> **Bilgileri kullanarak**:
- 1) Töreler üzerine yazılmış metinde "İslamı en iyi" ile "ettiğimiz bir durum." arasındaki kısmı, bu ikisi de dahil olmak üzere, aynen yazın.
- 2) Töreler üzerine yazılmış metne göre, en dindarların bile din gibi kabul etmeye başladığı törelerin başında ne gelir?

===== Alıntı

1
Yorum
0
Beğeni
0,0
Puan
831
Okunma
Töreleri din haline getirmek.
Farkında değilsiniz belki ama bu gün en dindarlarımız bile bazı töreleri din gibi kabul etmeye başlamış.
Bu törelerin başında evliliklerin ölüm ya da boşanma sonucu bitmesi sonrası dul kalan kadınlara bakıştır.
İslamı en iyi yaşadığını sanan Cemaat üyesi bir erkek bile, kendi genç yaşta ölse, karısının başkasıyla evlenmesini aklına bile getirmek istemez.
Kadında bu düşünceyi bu töreyi kabul etmiştir. Kadın bilir ki, önce ölen kocası değilde kendi olsa, kendi ailesi, kocasının ailesi, kendi çocukları, komşuları, en yakın arkadaşları.. kısa süre sonra kocasını evlendirmek için yarışa girecekler, fakat tersi olsa "maaşı var evi var evlenmez" yani öyle bir terbiyesizlik yapmaz der gibi en baştan töreyi ortaya koyacaklar.
Belkide en yakın akrabasından, belki en yakın arkadaşı olan biraz yaşı geçmiş bir hanım kızı, belki akraba ve çocuklarının sahip çıkmadığı bir dul hanım kendinin ölümünden kısa süre sonra, eş dostun çabalarıyla kocasının eşi olacak.
Bu gayet normal kabul ettiğimiz bir durum.
Karısını aldatan, kumar oynayan, içki içen, ailesini muhtaç duruma düşüren, eşini çocuklarını dövüp sonrada boşanmamakta, başkasına yar etmemekte direnen sapıklar için demiyorum.
"Siz Allah rızası için yaşadığını düşünen dindar erkekler, Allah rızası için kendi nefsinizi bir yoklayın.

==========
===== Veri bölümü

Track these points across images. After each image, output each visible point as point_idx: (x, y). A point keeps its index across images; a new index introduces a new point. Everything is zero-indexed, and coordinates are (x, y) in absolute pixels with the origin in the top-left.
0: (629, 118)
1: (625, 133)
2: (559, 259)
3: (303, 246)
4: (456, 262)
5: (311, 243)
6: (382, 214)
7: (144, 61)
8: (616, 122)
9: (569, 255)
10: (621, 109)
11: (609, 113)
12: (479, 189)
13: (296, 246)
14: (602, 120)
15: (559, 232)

==========
===== Veri bölümü

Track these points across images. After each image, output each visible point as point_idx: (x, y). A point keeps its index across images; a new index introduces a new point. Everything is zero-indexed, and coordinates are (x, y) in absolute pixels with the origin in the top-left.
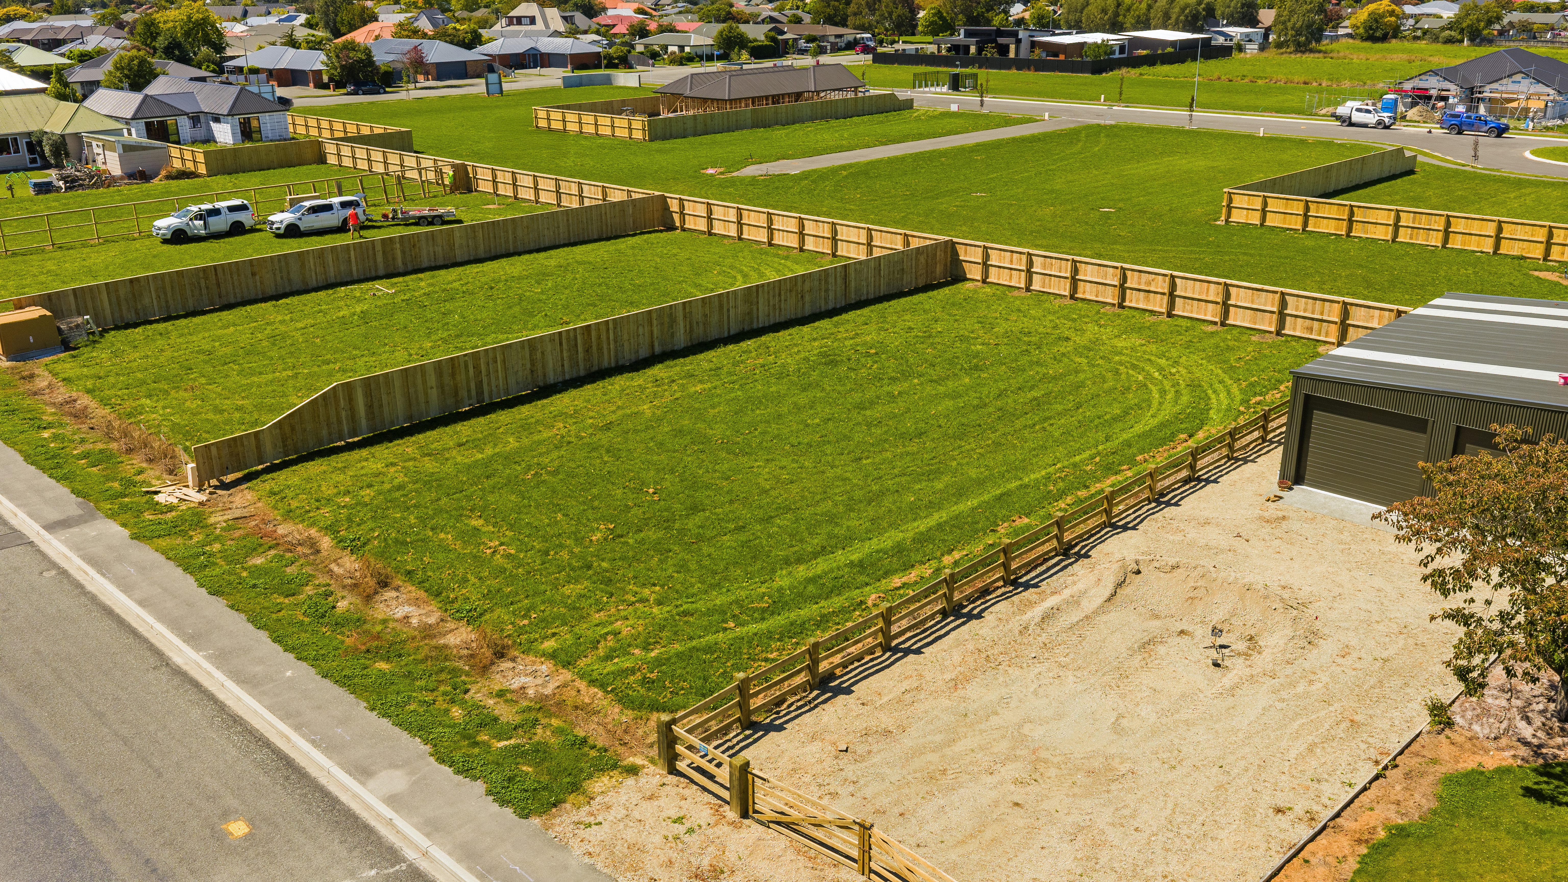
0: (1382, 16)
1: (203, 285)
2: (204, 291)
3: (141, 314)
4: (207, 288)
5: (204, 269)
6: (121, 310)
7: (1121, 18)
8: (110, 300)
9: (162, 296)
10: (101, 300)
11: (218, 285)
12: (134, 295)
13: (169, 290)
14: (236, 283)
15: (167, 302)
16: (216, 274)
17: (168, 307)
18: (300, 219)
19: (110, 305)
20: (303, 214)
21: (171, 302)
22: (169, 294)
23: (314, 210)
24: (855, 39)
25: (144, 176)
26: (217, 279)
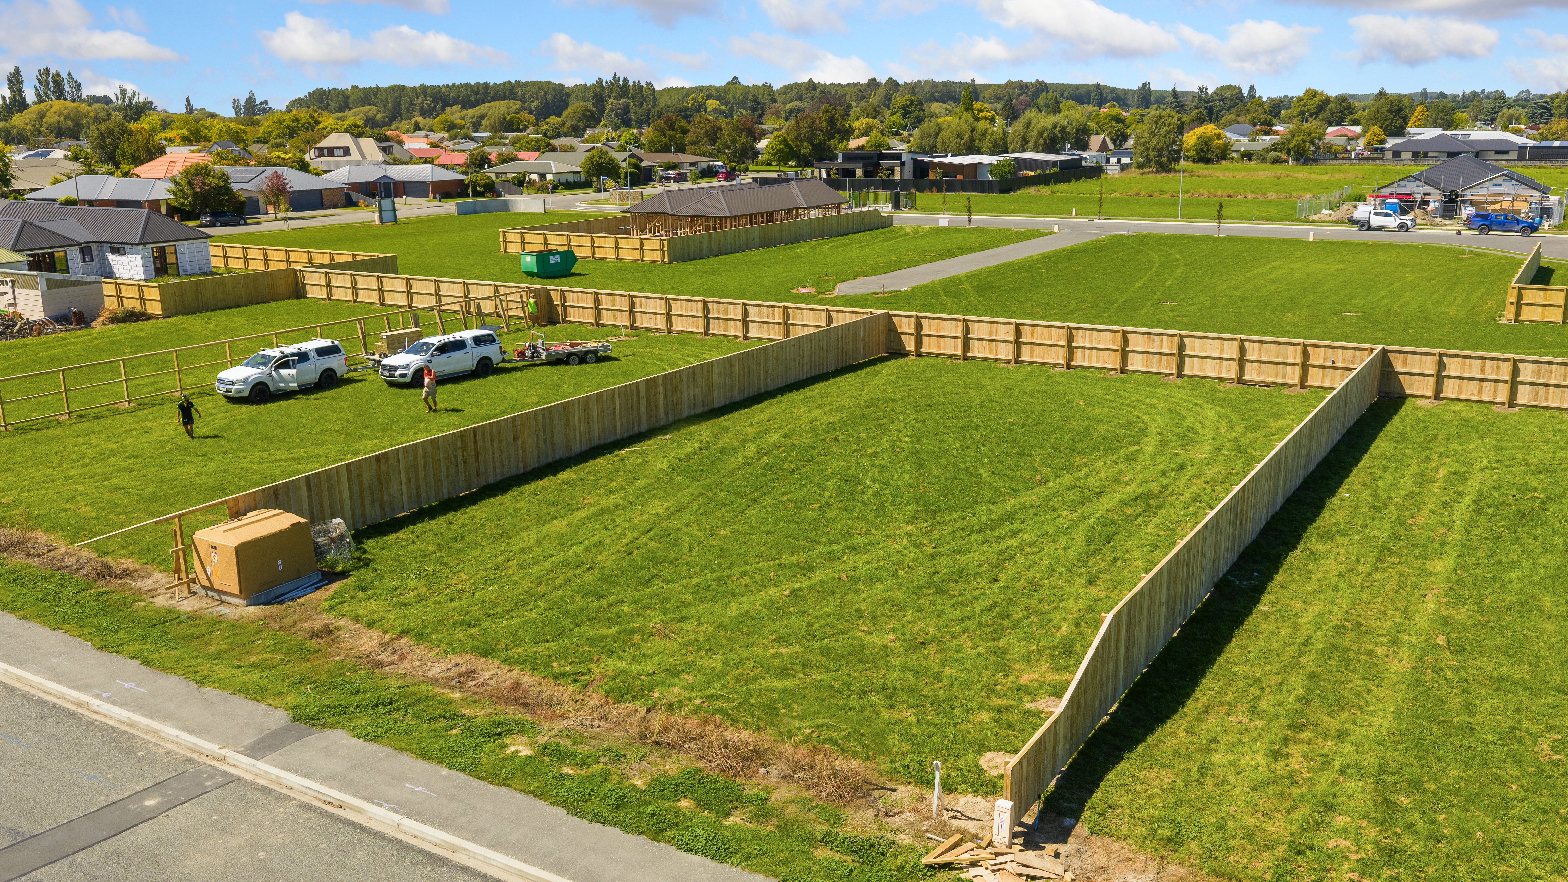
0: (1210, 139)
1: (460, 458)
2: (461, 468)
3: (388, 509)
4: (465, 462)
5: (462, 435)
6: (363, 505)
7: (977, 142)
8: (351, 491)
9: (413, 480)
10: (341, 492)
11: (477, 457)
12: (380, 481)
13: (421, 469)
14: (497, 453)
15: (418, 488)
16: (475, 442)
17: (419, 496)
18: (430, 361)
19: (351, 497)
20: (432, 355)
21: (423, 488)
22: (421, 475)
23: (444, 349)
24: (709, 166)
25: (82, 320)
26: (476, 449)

==========
===== Veri bölümü

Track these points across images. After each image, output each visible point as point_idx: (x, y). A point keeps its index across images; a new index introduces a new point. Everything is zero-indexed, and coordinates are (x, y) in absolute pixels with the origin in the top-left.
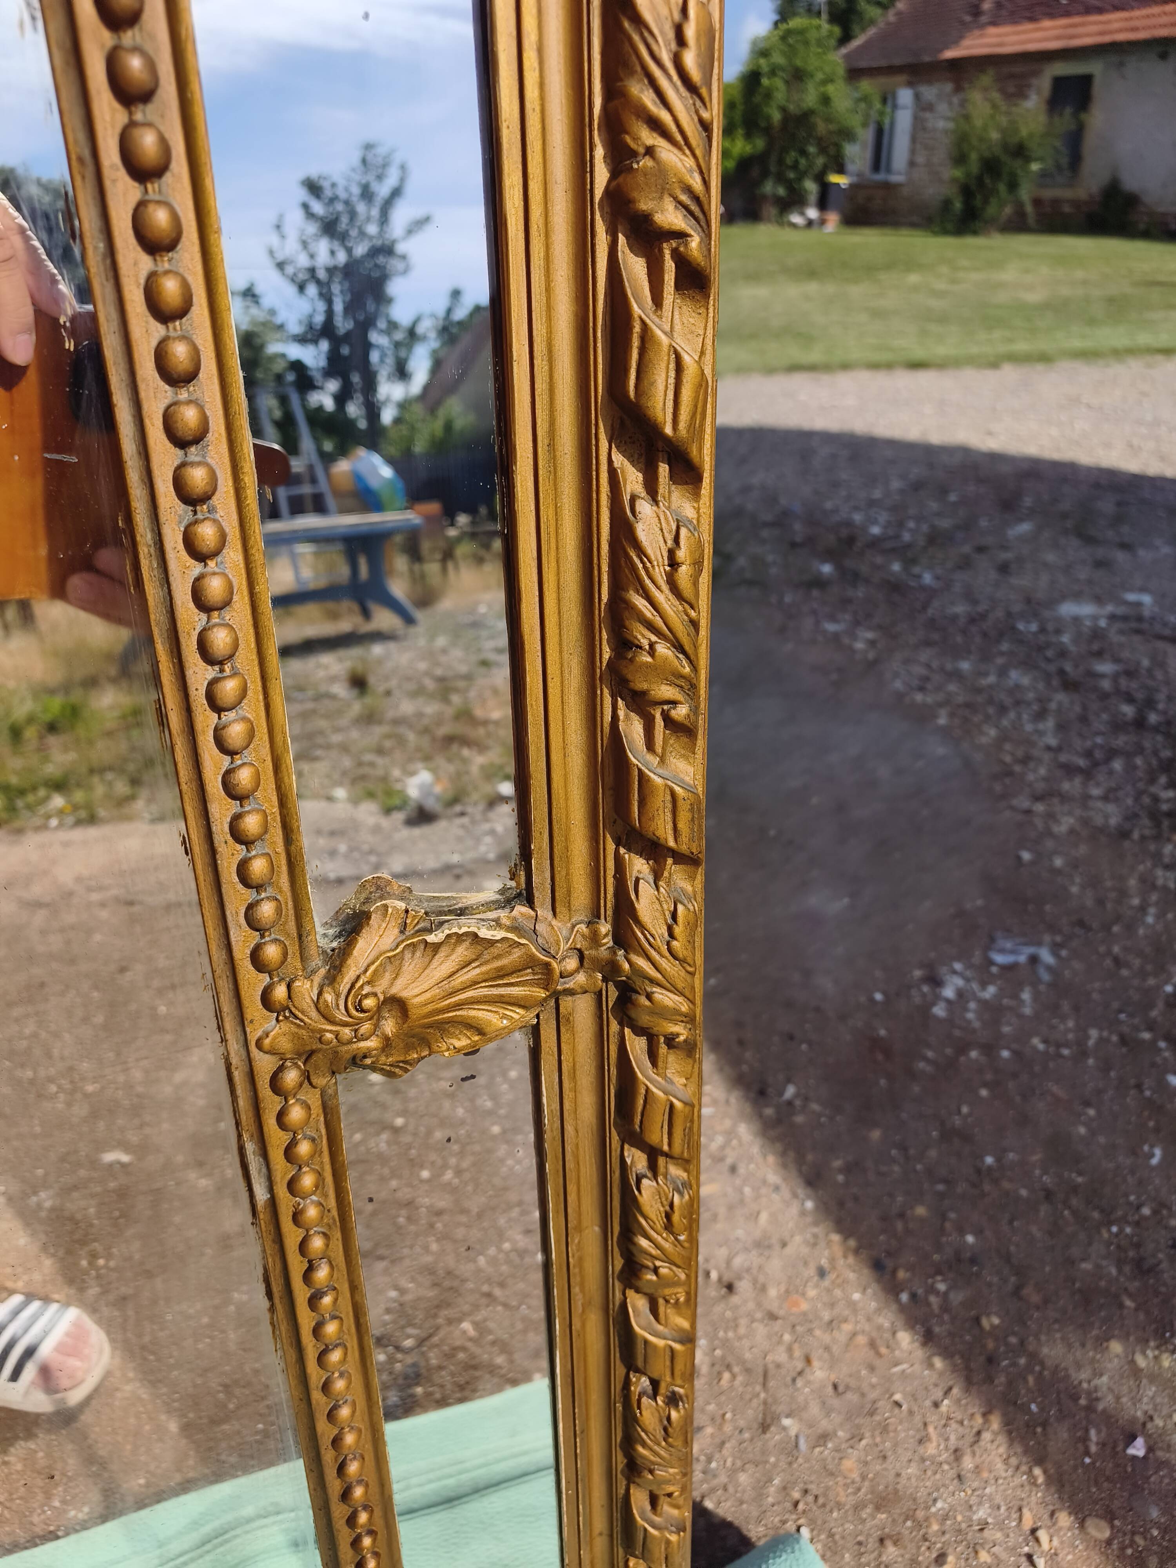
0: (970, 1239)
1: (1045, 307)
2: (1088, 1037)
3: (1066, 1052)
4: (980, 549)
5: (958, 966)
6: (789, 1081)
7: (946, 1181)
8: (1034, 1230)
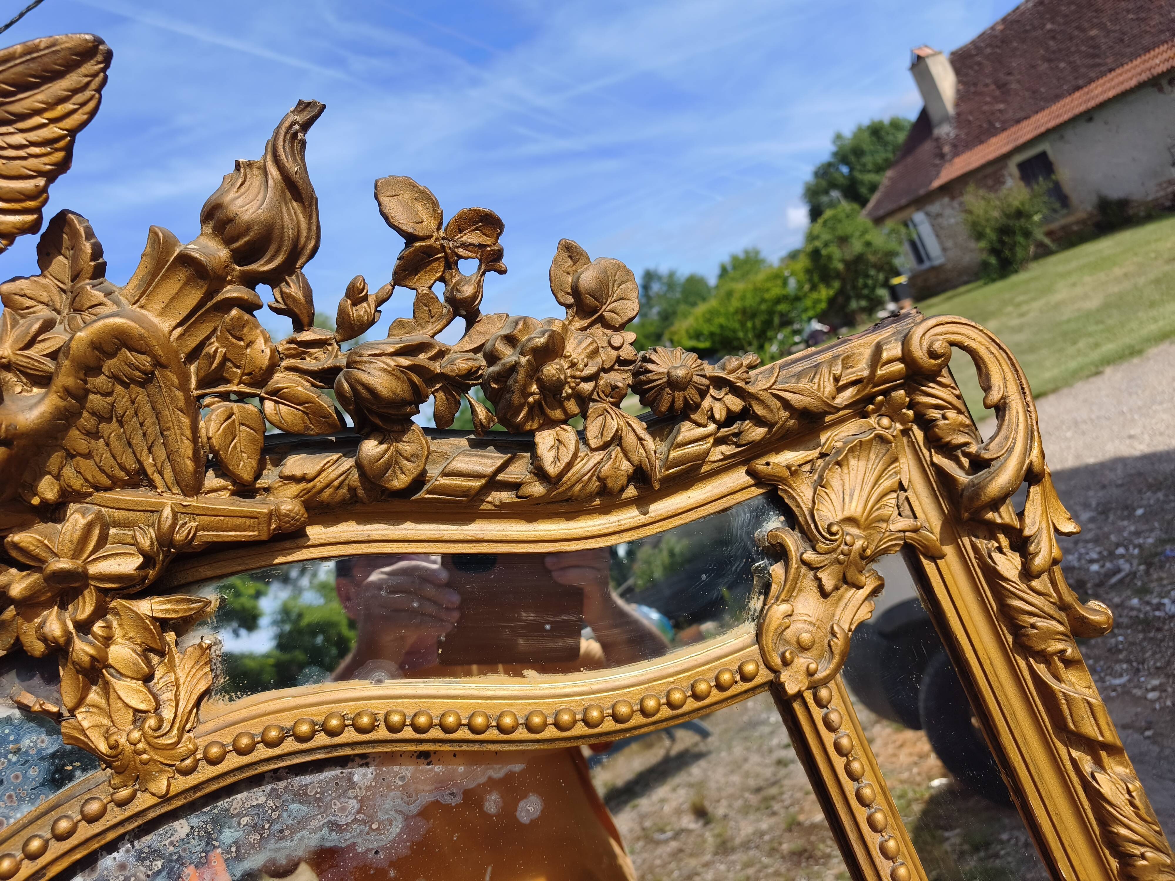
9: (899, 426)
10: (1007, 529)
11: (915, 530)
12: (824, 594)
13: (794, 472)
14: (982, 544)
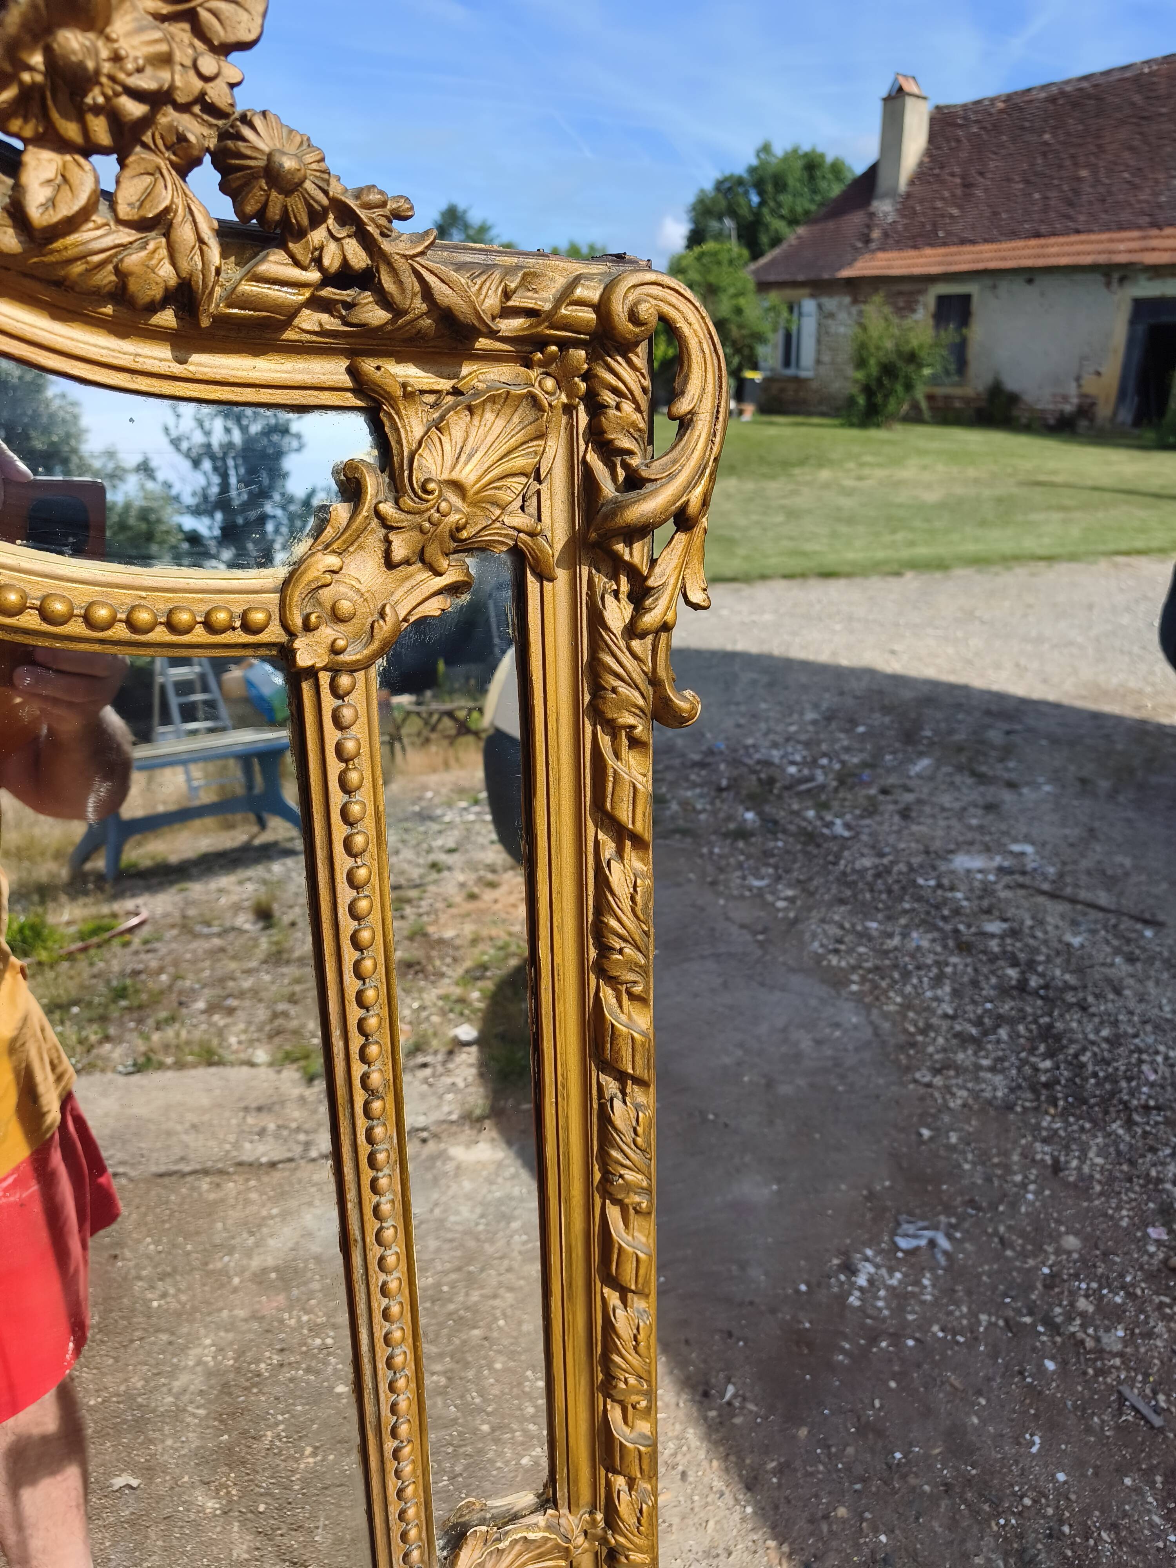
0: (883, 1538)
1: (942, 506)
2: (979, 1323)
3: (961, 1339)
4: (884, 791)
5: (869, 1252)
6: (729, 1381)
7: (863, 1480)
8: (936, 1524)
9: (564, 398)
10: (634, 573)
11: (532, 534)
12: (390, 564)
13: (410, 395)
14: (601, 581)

==========

> **Yanıtlar aşağıda**:
- 1)
İslamı en iyi yaşadığını sanan Cemaat üyesi bir erkek bile, kendi genç yaşta ölse, karısının başkasıyla evlenmesini aklına bile getirmek istemez.
Kadında bu düşünceyi bu töreyi kabul etmiştir. Kadın bilir ki, önce ölen kocası değilde kendi olsa, kendi ailesi, kocasının ailesi, kendi çocukları, komşuları, en yakın arkadaşları.. kısa süre sonra kocasını evlendirmek için yarışa girecekler, fakat tersi olsa "maaşı var evi var evlenmez" yani öyle bir terbiyesizlik yapmaz der gibi en baştan töreyi ortaya koyacaklar.
Belkide en yakın akrabasından, belki en yakın arkadaşı olan biraz yaşı geçmiş bir hanım kızı, belki akraba ve çocuklarının sahip çıkmadığı bir dul hanım kendinin ölümünden kısa süre sonra, eş dostun çabalarıyla kocasının eşi olacak.
Bu gayet normal kabul ettiğimiz bir durum.

- 2) Evliliğin ölüm ya da boşanmayla bitmesinin ardından dul kalan kadınlara bakış gelir.